Proof for the inverse in sub group is as same as inverse in group

Question

I have a question: Let H be the subgroup of G. I want to prove that if for any element that is in the H, the inverse of that element in the group and sub group is the same. I don't know where to start. I know that and know how to prove that "identity of subgroup is same as identity of group", but I don't know how to proof for the inverse element. Thanks.

Answer 1

Let $\;G;$ be a group, $\;N\;$ a subgroup and $\;n\in N\;$ . Since $\;N\;$ is a group in its own right, there exists $\;n^{-1}\in N\;$ . But there is also an inverse for $\;n\;$ in the whole group, say $\;m^{-1}\;$ .

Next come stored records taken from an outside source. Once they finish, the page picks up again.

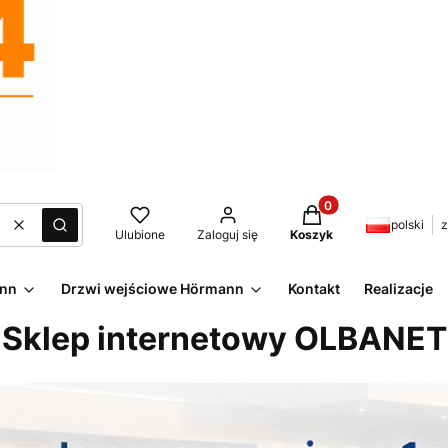
Produkty w koszyku:
polski
z
Wyczyść
Szukaj
Ulubione
Zaloguj się
Koszyk
ann
Drzwi wejściowe Hörmann
Kontakt
Realizacje
Sklep internetowy OLBANET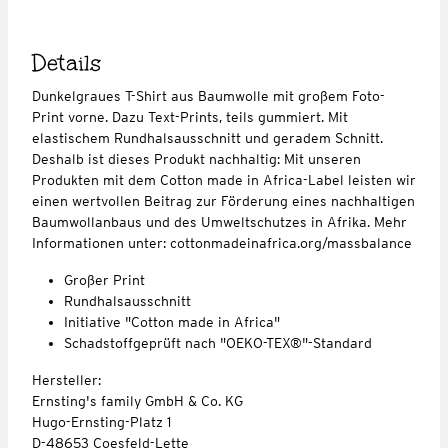
Details
Dunkelgraues T-Shirt aus Baumwolle mit großem Foto-
Print vorne. Dazu Text-Prints, teils gummiert. Mit
elastischem Rundhalsausschnitt und geradem Schnitt.
Deshalb ist dieses Produkt nachhaltig: Mit unseren
Produkten mit dem Cotton made in Africa-Label leisten wir
einen wertvollen Beitrag zur Förderung eines nachhaltigen
Baumwollanbaus und des Umweltschutzes in Afrika. Mehr
Informationen unter: cottonmadeinafrica.org/massbalance
Großer Print
Rundhalsausschnitt
Initiative "Cotton made in Africa"
Schadstoffgeprüft nach "OEKO-TEX®"-Standard
Hersteller:
Ernsting's family GmbH & Co. KG
Hugo-Ernsting-Platz 1
D-48653 Coesfeld-Lette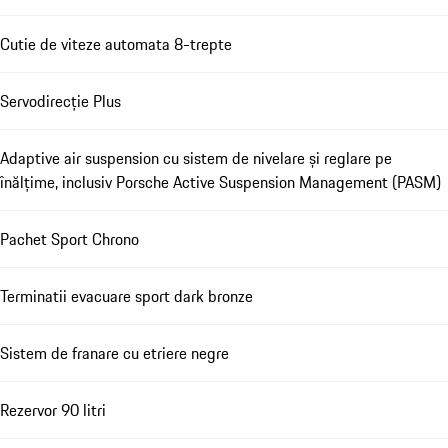
Cutie de viteze automata 8-trepte
Servodirecție Plus
Adaptive air suspension cu sistem de nivelare și reglare pe
înălțime, inclusiv Porsche Active Suspension Management (PASM)
Pachet Sport Chrono
Terminatii evacuare sport dark bronze
Sistem de franare cu etriere negre
Rezervor 90 litri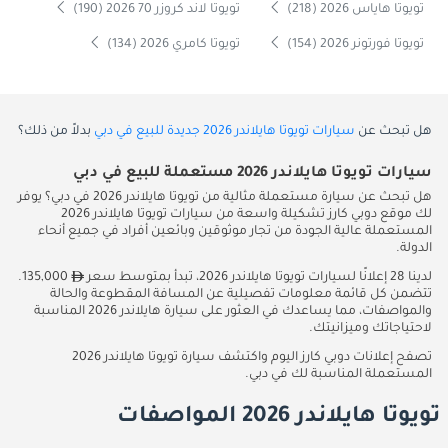
تويوتا هاياس 2026 (218)
تويوتا لاند كروزر 70 2026 (190)
تويوتا فورتونر 2026 (154)
تويوتا كامري 2026 (134)
هل تبحث عن
سيارات تويوتا هايلاندر 2026 جديدة للبيع في دبي
بدلاً من ذلك؟
سيارات تويوتا هايلاندر 2026 مستعملة للبيع في دبي
هل تبحث عن سيارة مستعملة مثالية من تويوتا هايلاندر 2026 في دبي؟ يوفر
لك موقع دوبي كارز تشكيلة واسعة من سيارات تويوتا هايلاندر 2026
المستعملة عالية الجودة من تجار موثوقين وبائعين أفراد في جميع أنحاء
الدولة.
لدينا 28 إعلانًا لسيارات تويوتا هايلاندر 2026، تبدأ بمتوسط سعر
135,000.
تتضمن كل قائمة معلومات تفصيلية عن المسافة المقطوعة والحالة
والمواصفات، مما يساعدك في العثور على سيارة هايلاندر 2026 المناسبة
لاحتياجاتك وميزانيتك.
تصفح إعلانات دوبي كارز اليوم واكتشف سيارة تويوتا هايلاندر 2026
المستعملة المناسبة لك في دبي.
تويوتا هايلاندر 2026 المواصفات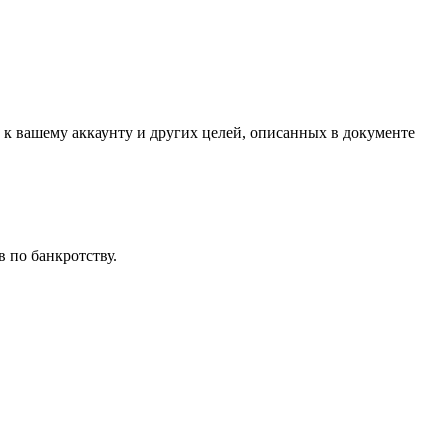
 к вашему аккаунту и других целей, описанных в документе
 по банкротству.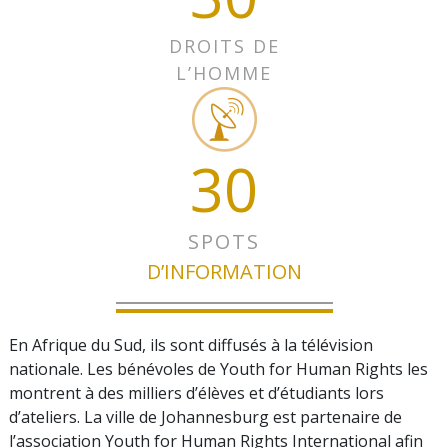
DROITS DE
L’HOMME
30
SPOTS
D’INFORMATION
En Afrique du Sud, ils sont diffusés à la télévision
nationale. Les bénévoles de Youth for Human Rights les
montrent à des milliers d’élèves et d’étudiants lors
d’ateliers. La ville de Johannesburg est partenaire de
l’association Youth for Human Rights International afin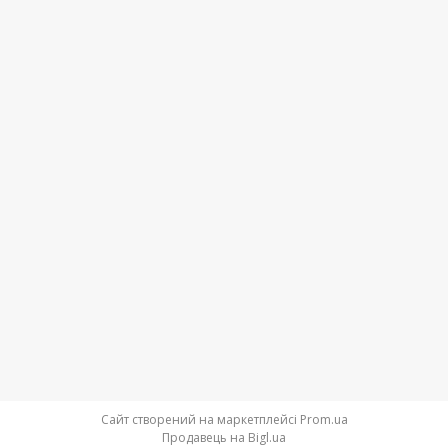
Сайт створений на маркетплейсі
Prom.ua
Продавець на Bigl.ua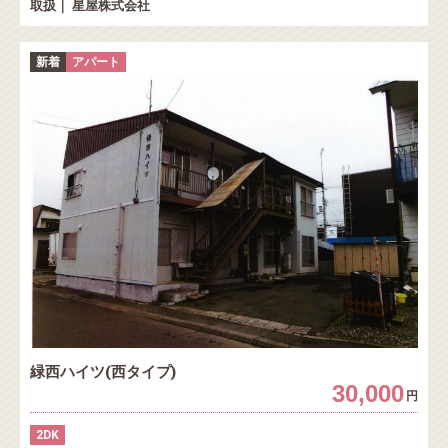
取扱｜ 星屋株式会社
新着
アパート
緑西ハイツ(西タイプ)
30,000
円
2DK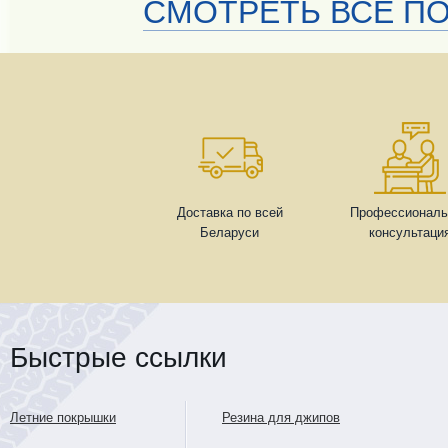
СМОТРЕТЬ ВСЕ ПО
Доставка по всей
Профессиональ
Беларуси
консультаци
Быстрые ссылки
Летние покрышки
Резина для джипов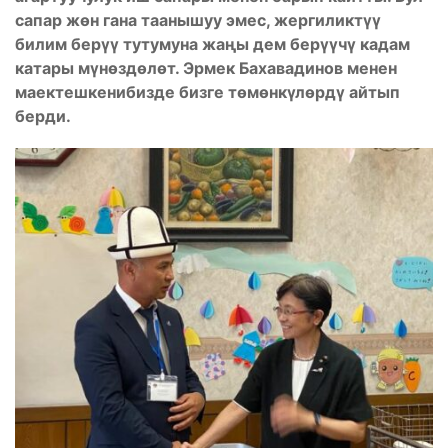
сапар жөн гана таанышуу эмес, жергиликтүү
билим берүү тутумуна жаңы дем берүүчү кадам
катары мүнөздөлөт.
Эрмек Бахавадинов менен
маектешкенибизде бизге төмөнкүлөрдү айтып
берди.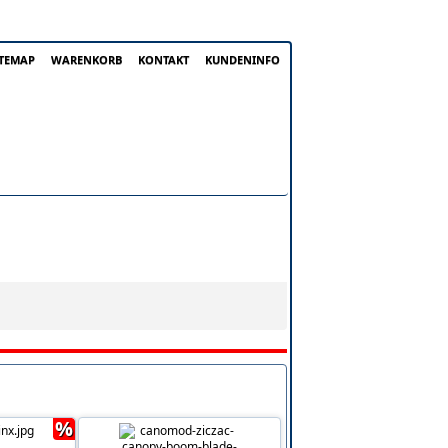
ITEMAP
WARENKORB
KONTAKT
KUNDENINFO
%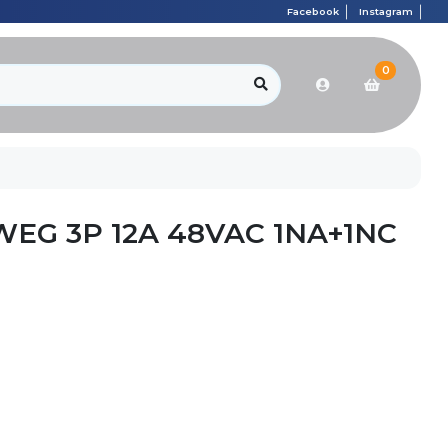
Facebook
Instagram
0
EG 3P 12A 48VAC 1NA+1NC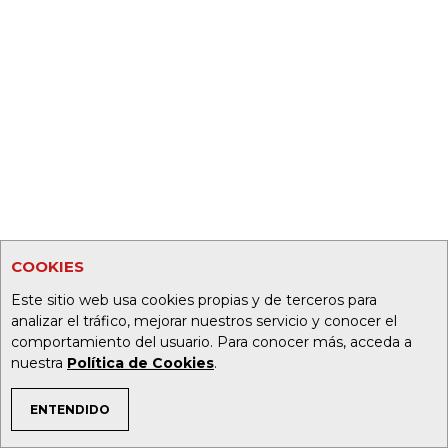
COOKIES
Este sitio web usa cookies propias y de terceros para
analizar el tráfico, mejorar nuestros servicio y conocer el
comportamiento del usuario. Para conocer más, acceda a
nuestra
Política de Cookies
.
ENTENDIDO
TEMAS DE INTERÉS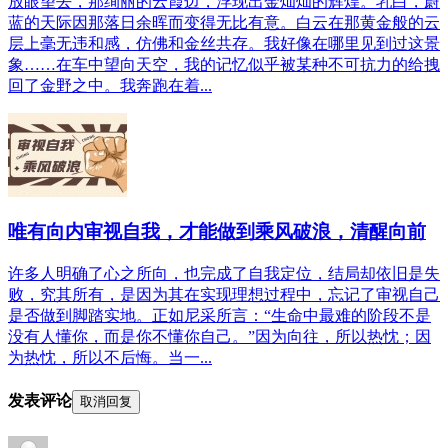
放眼望去，那绚丽的云霞边，浮现出金灿灿的辉煌。乳白，蔚
蓝的天际因那落日余晖而变得无比有意。白云在那黄金般的云
层上毫无违和感，仿佛和金丝共存。我好像在哪里见到过这景
象……在车中望向天空，我的记忆似乎被某种不可抗力的给拽
回了金野之中。我奔跑在着...
唯有向内审视自我，才能做到乘风破浪，清醒向前
许多人明确了心之所向，也完成了自我定位，结局却依旧是失
败，究其所有，是因为其在实现理想过程中，忘记了审视自己
是否做到脚踏实地。正如尼采所言：“生命中最难的阶段不是
没有人懂你，而是你不懂你自己。”因为向往，所以热忱；因
为热忱，所以不后悔。当一...
发表评论
取消回复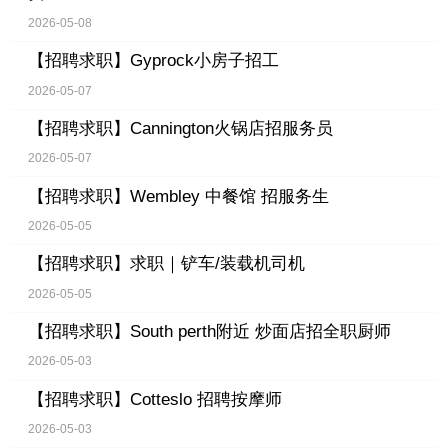
2026-05-08
【招聘求职】
Gyprock小房子招工
2026-05-07
【招聘求职】
Cannington火锅店招服务员
2026-05-07
【招聘求职】
Wembley 中餐馆 招服务生
2026-05-05
【招聘求职】
求职｜铲车/装载机司机
2026-05-05
【招聘求职】
South perth附近 炒面店招全职厨师
2026-05-03
【招聘求职】
Cotteslo 招聘按摩师
2026-05-03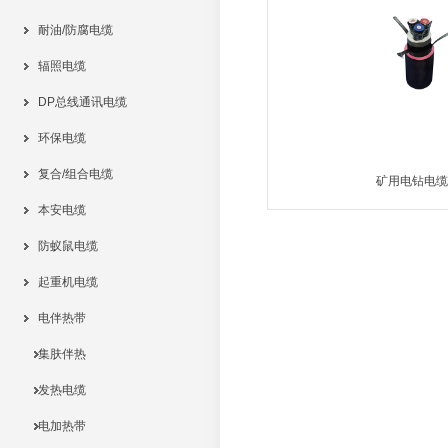
耐油/防腐电缆
辐照电缆
DP总线通讯电缆
环保电缆
复合/组合电缆
矿用电钻电缆
本安电缆
MORE
防蚁鼠电缆
起重机电缆
电伴热带
集肤伴热
发热电缆
电加热带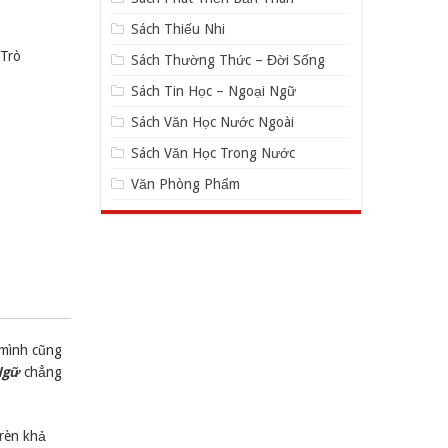
Sách Thiếu Nhi
 Trò
Sách Thường Thức – Đời Sống
Sách Tin Học – Ngoại Ngữ
Sách Văn Học Nước Ngoài
Sách Văn Học Trong Nước
Văn Phòng Phẩm
 mình cũng
Ngữ
chẳng
 rèn khả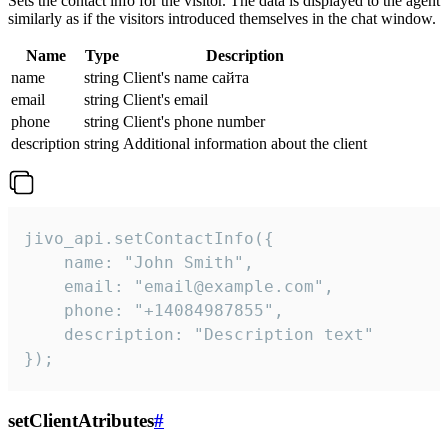
Sets the contact info for the visitor. The data is displayed to the agent
similarly as if the visitors introduced themselves in the chat window.
Name
Type
Description
name
string
Client's name сайта
email
string
Client's email
phone
string
Client's phone number
description
string
Additional information about the client
jivo_api.setContactInfo({

    name: "John Smith",

    email: "email@example.com",

    phone: "+14084987855",

    description: "Description text"

});
setClientAtributes
#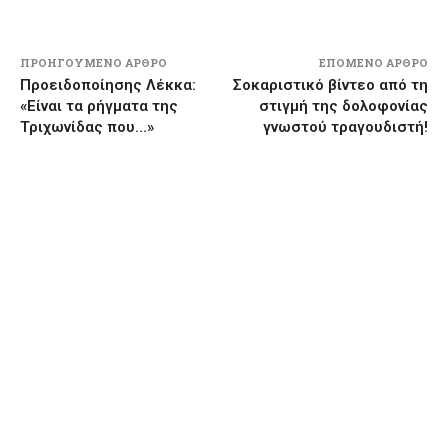
ΠΡΟΗΓΟΎΜΕΝΟ ΆΡΘΡΟ
ΕΠΌΜΕΝΟ ΆΡΘΡΟ
Προειδοποίησης Λέκκα:
Σοκαριστικό βίντεο από τη
«Είναι τα ρήγματα της
στιγμή της δολοφονίας
Τριχωνίδας που…»
γνωστού τραγουδιστή!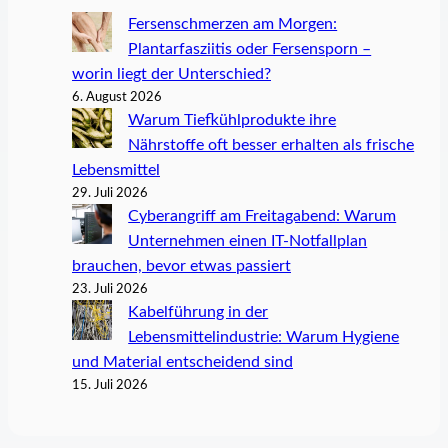
Fersenschmerzen am Morgen:
Plantarfasziitis oder Fersensporn –
worin liegt der Unterschied?
6. August 2026
Warum Tiefkühlprodukte ihre
Nährstoffe oft besser erhalten als frische
Lebensmittel
29. Juli 2026
Cyberangriff am Freitagabend: Warum
Unternehmen einen IT-Notfallplan
brauchen, bevor etwas passiert
23. Juli 2026
Kabelführung in der
Lebensmittelindustrie: Warum Hygiene
und Material entscheidend sind
15. Juli 2026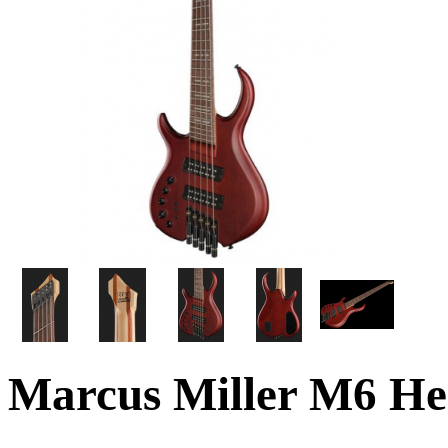
Marcus Miller M6 He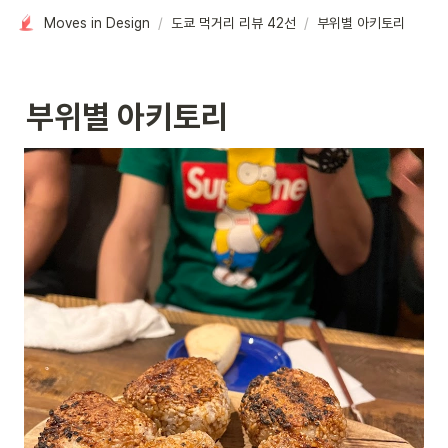
Moves in Design
/
도쿄 먹거리 리뷰 42선
/
부위별 아키토리
부위별 아키토리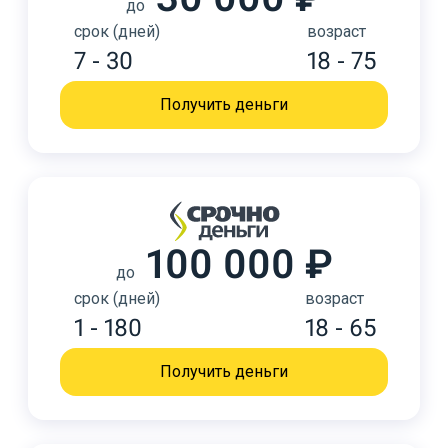
до
срок (дней)
возраст
7 - 30
18 - 75
Получить деньги
100 000 ₽
до
срок (дней)
возраст
1 - 180
18 - 65
Получить деньги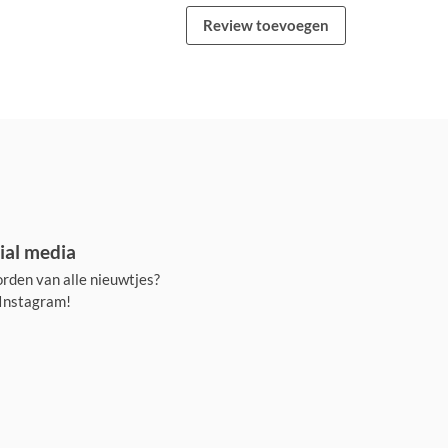
Review toevoegen
ial media
rden van alle nieuwtjes?
 Instagram!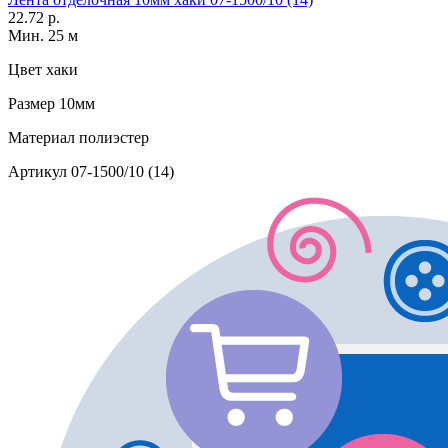
22.72 р.
Мин. 25 м
Цвет
хаки
Размер
10мм
Материал
полиэстер
Артикул
07-1500/10 (14)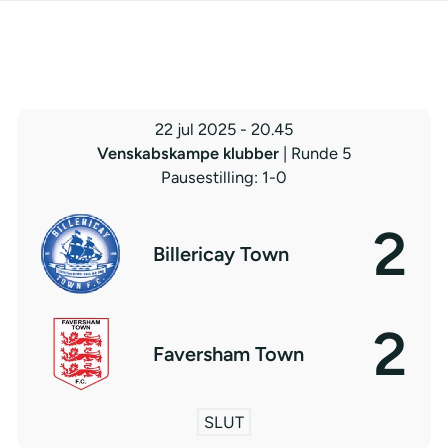
22 jul 2025
-
20.45
Venskabskampe klubber
| Runde 5
Pausestilling: 1-0
2
Billericay Town
2
Faversham Town
SLUT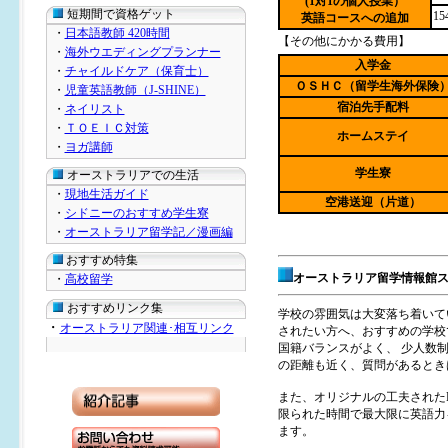
(1対1の個人授業）
短期間で資格ゲット
1
英語コースへの追加
・
日本語教師 420時間
【その他にかかる費用
】
・
海外ウエディングプランナー
入学金
・
チャイルドケア（保育士）
ＯＳＨＣ（留学生海外保険
・
児童英語教師（J-SHINE）
宿泊先手配料
・
ネイリスト
・
ＴＯＥＩＣ対策
ホームステイ
・
ヨガ講師
学生寮
オーストラリアでの生活
・
現地生活ガイド
空港送迎（片道）
・
シドニーのおすすめ学生寮
・
オーストラリア留学記／漫画編
おすすめ特集
オーストラリア留学情報館
・
高校留学
おすすめリンク集
学校の雰囲気は大変落ち着いて
・
オーストラリア関連･相互リンク
されたい方へ、おすすめの学校
国籍バランスがよく、 少人数制
の距離も近く、質問があるとき
また、オリジナルの工夫された
限られた時間で最大限に英語力
ます。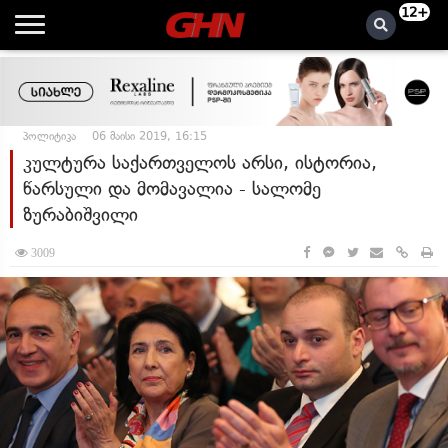
12+
პოლიტიკა
06 მაისი 2019, 16:15
კულტურა საქართველოს არსი, ისტორია,
წარსული და მომავალია - ​სალომე
ზურაბიშვილი
3009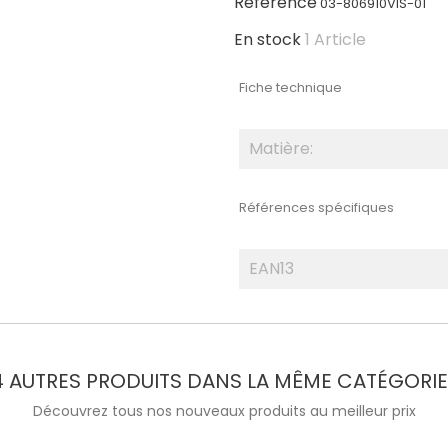
Référence
03-806910VIS-01
En stock
1 Article
Fiche technique
Matière:
Références spécifiques
EAN13
4 AUTRES PRODUITS DANS LA MÊME CATÉGORIE 
Découvrez tous nos nouveaux produits au meilleur prix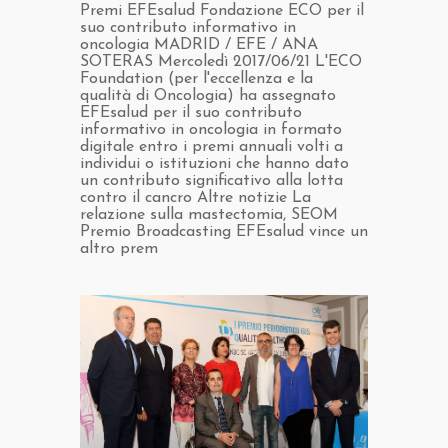
​Premi EFEsalud Fondazione ECO per il
suo contributo informativo in
oncologia MADRID / EFE / ANA
SOTERAS Mercoledì 2017/06/21 L'ECO
Foundation (per l'eccellenza e la
qualità di Oncologia) ha assegnato
EFEsalud per il suo contributo
informativo in oncologia in formato
digitale entro i premi annuali volti a
individui o istituzioni che hanno dato
un contributo significativo alla lotta
contro il cancro Altre notizie La
relazione sulla mastectomia, SEOM
Premio Broadcasting EFEsalud vince un
altro prem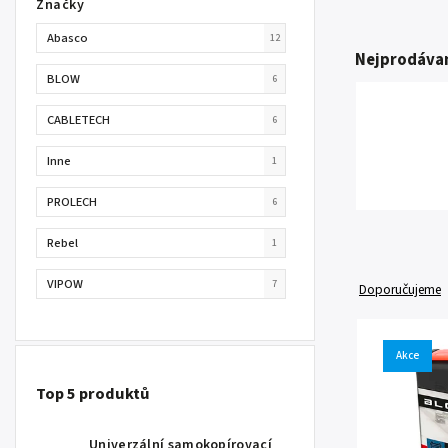
Značky
Abasco
12
Nejprodávan
BLOW
6
CABLETECH
6
Inne
1
PROLECH
6
Rebel
1
VIPOW
7
Doporučujeme
Akce
Top 5 produktů
Univerzální samokopírovací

Thus, we have $\;nn^{-1}=1\;$ ...but this happens all the time within $\;G\;$ , since of course$\;N\subset G\;$ . If you look then at this equation in $\;G\;$ , we get

$$nn^{-1}=1=nm^{-1}\implies n^{-1}=m^{-1}\;\;\text{by uniqueness of inverses in}\;\;G$$

Answer 2

Let $h\in H$ and let $h^{-1}$ be the $H$-inverse of $h$. That means that $hh^{-1} = h^{-1}h = e$. But $h^{-1}\in G$, and multiplication of elements on $H$ works the same way regardless of whether we view the elements as elements in $H$ or in $G$ (the point of a subgroup is that it uses the exact same group operation, after all). So as elements in $G$ we also have $hh^{-1} = h^{-1}h = e$, and $h$ has the same inverse in the two grops.